A test material is defined as mutagenic in this assay if
• a dose-related (over at least two test material concentrations) increase in the number of revertants is induced, the maximal effect is a "clear increase", and the effects are reproduced at similar concentration levels in the same test system;

• "clear increases" occur at least at one test material concentration, higher concentrations show strong precipitation or cytotoxicity, and the effects are reproduced at the same concentration level in the same test system.

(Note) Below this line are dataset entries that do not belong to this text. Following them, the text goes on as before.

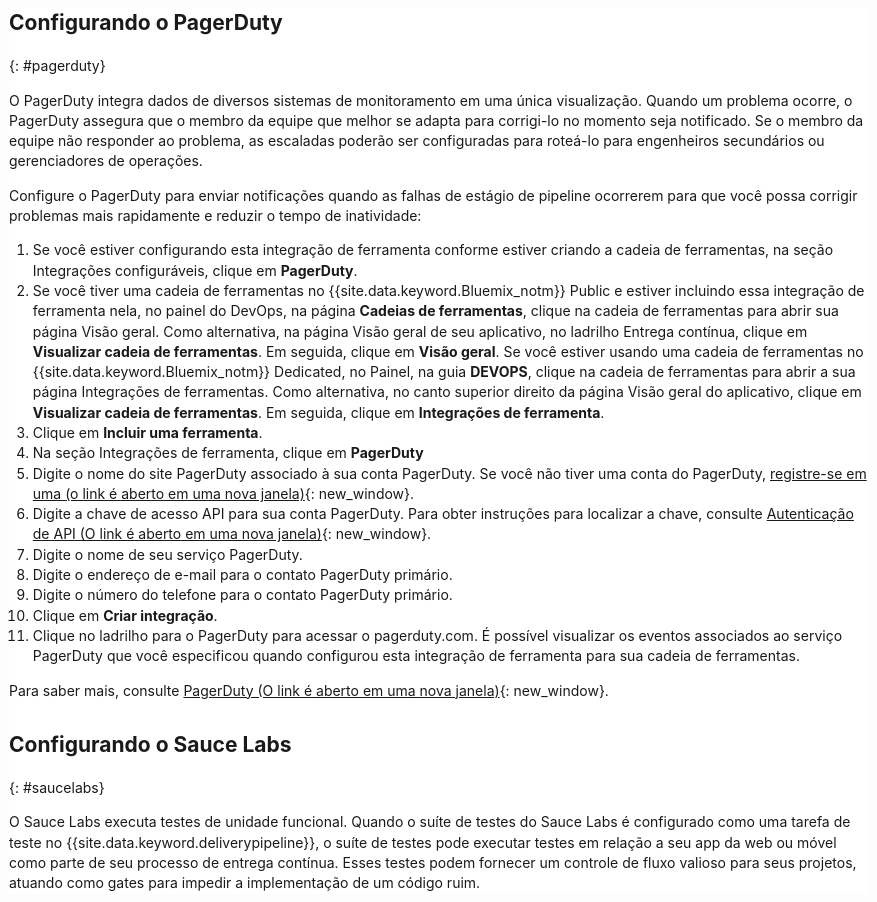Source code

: ## Configurando o PagerDuty
{: #pagerduty}

O PagerDuty integra dados de diversos sistemas de monitoramento em uma única visualização. Quando um problema ocorre, o PagerDuty
assegura que o membro da equipe que melhor se adapta para corrigi-lo no momento seja notificado. Se o membro da equipe não responder ao problema, as escaladas poderão ser configuradas para roteá-lo para engenheiros secundários ou gerenciadores de operações.

Configure o PagerDuty para enviar notificações quando as falhas de estágio de pipeline ocorrerem para que você possa corrigir problemas mais rapidamente e reduzir o tempo de inatividade:

1. Se você estiver configurando esta integração de ferramenta conforme estiver criando a cadeia de ferramentas, na seção Integrações configuráveis, clique em **PagerDuty**.
1. Se você tiver uma cadeia de ferramentas no {{site.data.keyword.Bluemix_notm}} Public e estiver incluindo essa integração de ferramenta nela, no painel do DevOps, na página **Cadeias de ferramentas**, clique na cadeia de
ferramentas para abrir sua página Visão geral. Como alternativa, na página Visão geral de seu aplicativo, no ladrilho Entrega contínua, clique em **Visualizar cadeia de ferramentas**. Em seguida, clique em **Visão geral**. Se você estiver usando uma cadeia de ferramentas no {{site.data.keyword.Bluemix_notm}} Dedicated, no Painel, na guia **DEVOPS**, clique na cadeia de ferramentas para abrir a sua página Integrações de ferramentas. Como alternativa, no canto superior direito da página Visão geral do aplicativo, clique em **Visualizar cadeia de ferramentas**. Em
seguida, clique em **Integrações de ferramenta**. 
1. Clique em **Incluir uma ferramenta**.
1. Na seção Integrações de ferramenta, clique em **PagerDuty**
1. Digite o nome do site PagerDuty associado à sua conta PagerDuty. Se você não tiver uma conta do PagerDuty, [registre-se em uma (o link é aberto em uma nova janela)](https://signup.pagerduty.com/accounts/new){: new_window}.
1. Digite a chave de acesso API para sua conta PagerDuty. Para obter instruções para localizar a chave, consulte [Autenticação de API (O link é
aberto em uma nova janela)](https://signup.pagerduty.com/accounts/new){: new_window}.
1. Digite o nome de seu serviço PagerDuty.
1. Digite o endereço de e-mail para o contato PagerDuty primário.
1. Digite o número do telefone para o contato PagerDuty primário.
1. Clique em
**Criar integração**.
1. Clique no ladrilho para o PagerDuty para acessar o pagerduty.com. É possível visualizar os eventos associados ao serviço PagerDuty
que você especificou quando configurou esta integração de ferramenta para sua cadeia de ferramentas. 

Para saber mais, consulte [PagerDuty (O link é aberto em uma nova janela)](https://www.ibm.com/devops/method/content/manage/tool_pagerduty/){: new_window}.


## Configurando o Sauce Labs
{: #saucelabs}

O Sauce Labs executa testes de unidade funcional. Quando o suíte de testes do Sauce Labs é configurado como uma tarefa de teste no
{{site.data.keyword.deliverypipeline}}, o suíte de testes pode executar testes em relação a seu app da web ou móvel como parte de seu
processo de entrega contínua. Esses testes podem fornecer um controle de fluxo valioso para seus projetos, atuando como gates para impedir a
implementação de um código ruim.
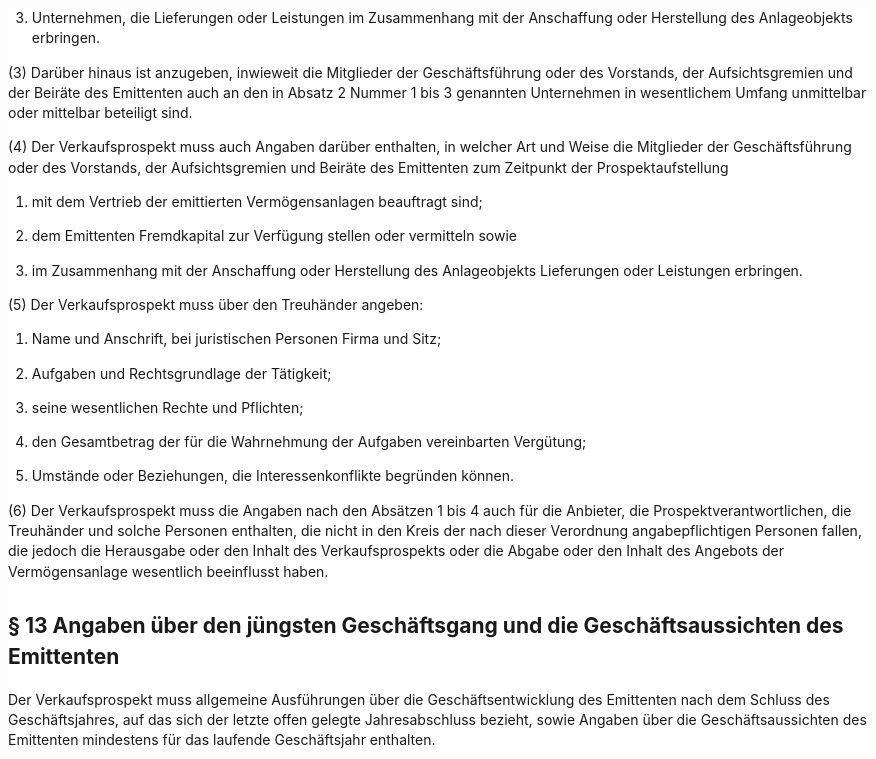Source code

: 
3.  Unternehmen, die Lieferungen oder Leistungen im Zusammenhang mit der
    Anschaffung oder Herstellung des Anlageobjekts erbringen.




(3) Darüber hinaus ist anzugeben, inwieweit die Mitglieder der
Geschäftsführung oder des Vorstands, der Aufsichtsgremien und der
Beiräte des Emittenten auch an den in Absatz 2 Nummer 1 bis 3
genannten Unternehmen in wesentlichem Umfang unmittelbar oder
mittelbar beteiligt sind.

(4) Der Verkaufsprospekt muss auch Angaben darüber enthalten, in
welcher Art und Weise die Mitglieder der Geschäftsführung oder des
Vorstands, der Aufsichtsgremien und Beiräte des Emittenten zum
Zeitpunkt der Prospektaufstellung

1.  mit dem Vertrieb der emittierten Vermögensanlagen beauftragt sind;


2.  dem Emittenten Fremdkapital zur Verfügung stellen oder vermitteln
    sowie


3.  im Zusammenhang mit der Anschaffung oder Herstellung des Anlageobjekts
    Lieferungen oder Leistungen erbringen.




(5) Der Verkaufsprospekt muss über den Treuhänder angeben:

1.  Name und Anschrift, bei juristischen Personen Firma und Sitz;


2.  Aufgaben und Rechtsgrundlage der Tätigkeit;


3.  seine wesentlichen Rechte und Pflichten;


4.  den Gesamtbetrag der für die Wahrnehmung der Aufgaben vereinbarten
    Vergütung;


5.  Umstände oder Beziehungen, die Interessenkonflikte begründen können.




(6) Der Verkaufsprospekt muss die Angaben nach den Absätzen 1 bis 4
auch für die Anbieter, die Prospektverantwortlichen, die Treuhänder
und solche Personen enthalten, die nicht in den Kreis der nach dieser
Verordnung angabepflichtigen Personen fallen, die jedoch die
Herausgabe oder den Inhalt des Verkaufsprospekts oder die Abgabe oder
den Inhalt des Angebots der Vermögensanlage wesentlich beeinflusst
haben.


## § 13 Angaben über den jüngsten Geschäftsgang und die Geschäftsaussichten des Emittenten

Der Verkaufsprospekt muss allgemeine Ausführungen über die
Geschäftsentwicklung des Emittenten nach dem Schluss des
Geschäftsjahres, auf das sich der letzte offen gelegte Jahresabschluss
bezieht, sowie Angaben über die Geschäftsaussichten des Emittenten
mindestens für das laufende Geschäftsjahr enthalten.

In all further cases, a third test series with the bacterial strain in question should be performed. If the criteria for a positive test result are not fulfilled in at least two out of the three series, the test material is defined as being non-mutagenic in this test system.

Statistics:

According to the OECD guideline 471, a statistical analysis of the data is not mandatory.

Results and discussion

Test resultsopen allclose all

Applicant's summary and conclusion

Conclusions:

With and without addition of S9 mix as the external metabolizing system, the test substance was not mutagenic under the experimental conditions described.

Executive summary:

Purpose

The objective of this study was to evaluate the mutagenic activity of the test item by examining its ability to revert five histidine-requiring strains of Salmonella typhimurium and in a tryptophane-requiring E.coli strain in the absence and in the presence of a rat liver metabolising system (S-9).

Study Design

The procedures used in this study were in accordance with OECD Guideline 471 (adopted 1997), EEC Annex V Test B 13B 14 (2000), UKEMS Guidelines (1990) and ICH Harmonised Tripartite Guideline (1997).

Results

The test material was dissolved in dimethyl sulfoxide (DMSO) and tested at concentrations ranging from 5.00 to 5000 µg/plate. Precipitation of the test material on the agar plates occurred at concentrations > 500 µg/plate. Toxicity to the bacteria was not observed.
Daunomycin, N-ethyl-N'-nitro-N-nitrosoguanidine, 9-aminoacridine and cumene hydroperoxide served as strain specific positive control test materials in the absence of S9 mix. 2-Aminoanthracene and benzo[a]pyrene were used for testing the bacteria and the activity of the S9 mix. Each treatment with the test materials used as positive controls led to a clear increase in revertant colonies, thus, showing the expected reversion properties of all strains and good metabolic activity of the S9 mix used.
With and without addition of S9 mix as the external metabolizing system, the test item was not mutagenic under the experimental conditions described.

Conclusion

The test item is not mutagenic under the test conditons employed.